The Christian life is grounded in the A to Z of the gospel and fueled by the grace of God for a life lived before the face of God. This is why Christians must daily turn to the cross and seek Christ so that they may finish the race. The Creator gives more grace to those who humble themselves, admit their weakness, and ask for divine strength (James 4:6–10). As Matthew Henry writes: “We can neither go in, or go on, without the assistance of divine grace; but it is as true that grace is freely offered, and shall not be lacking to those who seek it and submit to it.”

The Lord Jesus echoes the great Prophets and leaders of Israel when He calls His disciples to choose the narrow path of godliness (Joshua 24:14-15). Lest we apostatize like the nation of Israel did, you and I need to commit ourselves each day by the grace of God and the Spirit of God, to live out the Kingdom ethic as Jesus has commanded.

Matthew Henry helpfully teaches, “We must endure hardship, must wrestle and be in agony, must watch in all things, and walk with care and circumspection. We must go through much tribulation.” The way of Christ is not broad; it is exclusive and restricted only to those who believe in Christ (John 14:6). Jesus calls His followers to abandon all and follow Christ in all of life (Luke 9:23-27). The way of Christ is narrow, and we should not pretend nor teach others it isn’t.

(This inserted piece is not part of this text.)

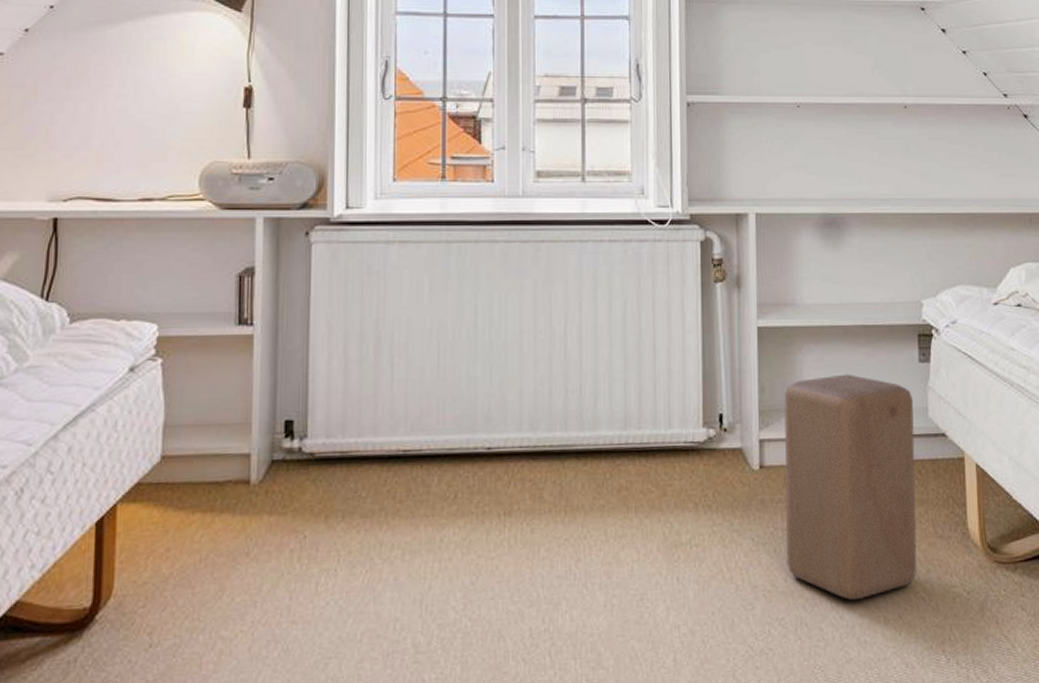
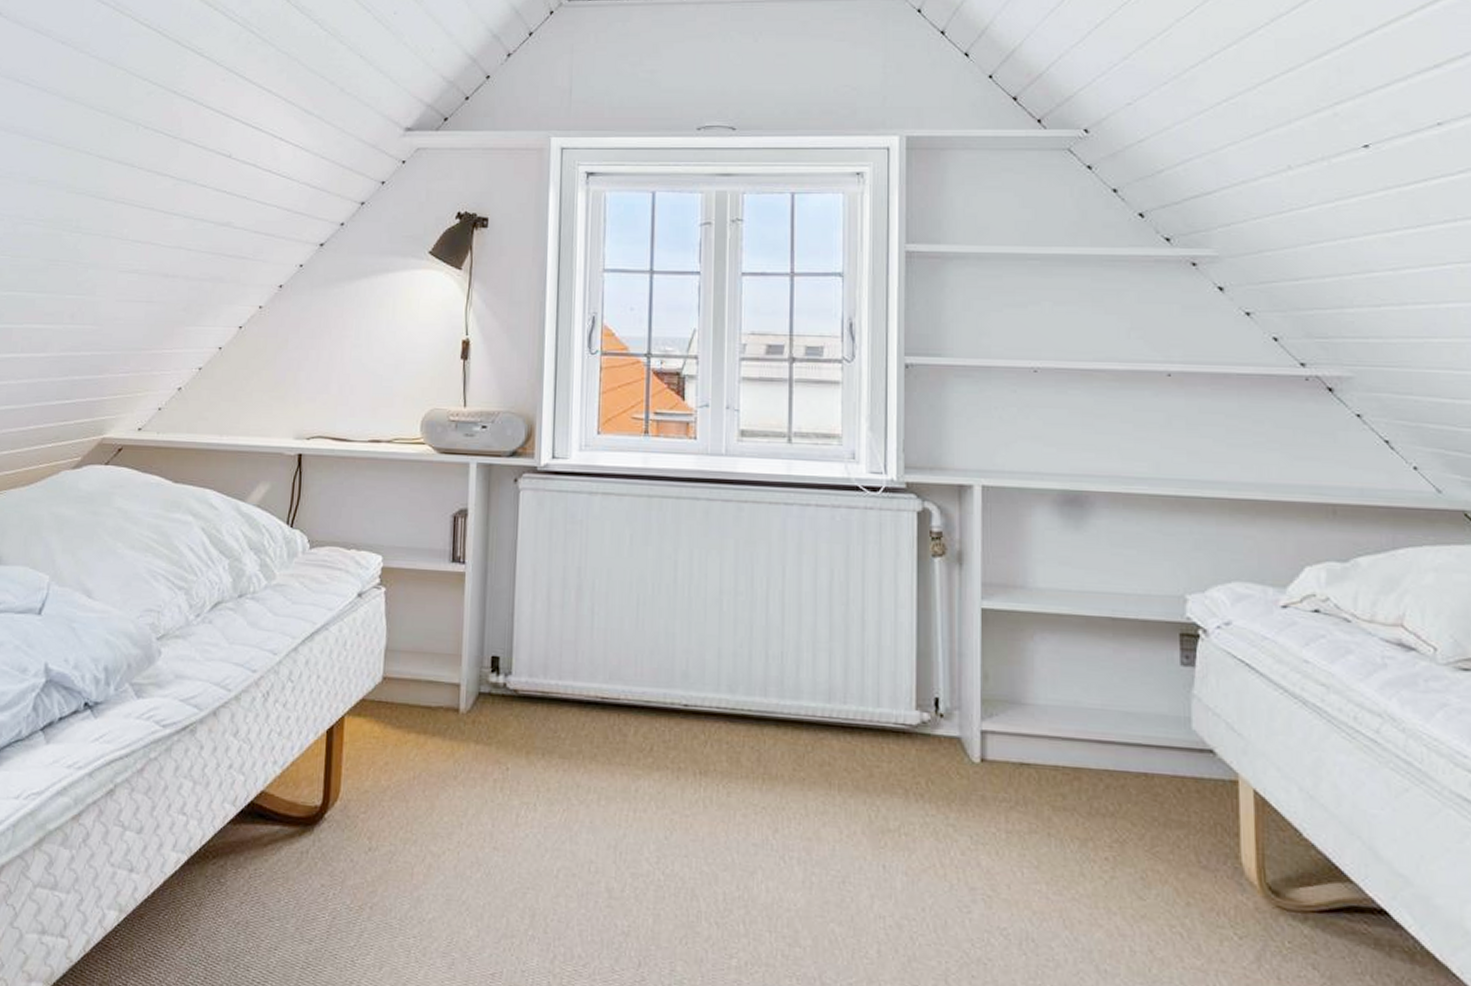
stool: present [784,374,917,601] -> none [1010,669,1174,923]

As we share the gospel as Christians with others, we need to tell people that following Jesus means we abandon our agenda for the mission of Christ to seek and save the lost and to make disciples of the Risen Christ. Following Christ means a reorientation of life from our priorities to His, to obeying His teaching, instead of trusting our ourselves where learn from and following the Risen Christ in all of life from the Word of God.